Software frequently needs updates to keep it safe from cyberattacks.
But when vendors release patches for open-source software, they may not explicitly notify users if those updates contain important security patches, says Kun Sun, an associate professor in the Department of Information Sciences and Technology (IST) and associate director of the Center for Secure Information Systems.
They don’t share that information, because they may not want the users to know their software has security problems, which may damage their reputation, he says.
But if users delay the software update, it could lead to a cyberattack on the system. “Attackers can use the code changes from the patch or the difference between two versions and launch attacks on unpatched software or old software versions,” he says.
Sun and other Mason Engineering cybersecurity researchers are creating a tool that would identify security patches in updates for open-source software.

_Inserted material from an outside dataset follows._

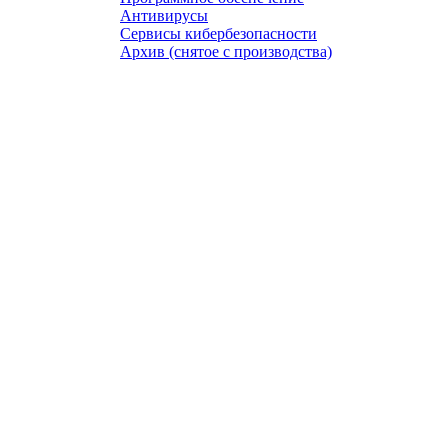
Антивирусы
Сервисы кибербезопасности
Архив (снятое с производства)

This is especially important for the armed services.
“The military uses a lot of open-source software, and they want to know if there are certain security problems that they need to patch immediately,” he says.
“We are developing a machine-learning-based defense system and implementing a toolkit to automatically identify secret security patches on open source software,” he says. “We want to tell users which updates contain security patches that they need to fix immediately,” he says.
Sun and his colleagues are working on the research with a $699,844 award from the U.S. Army Research Lab.
The Mason research team is finishing the first year of the three-year project. Several major defense contractors are interested in the tool, Sun says.
Özlem Uzuner, IST chair, says, “the Mason cybersecurity team is at the forefront of their field, contributing both methods and practical applications that have wide applicability, for the military and beyond.”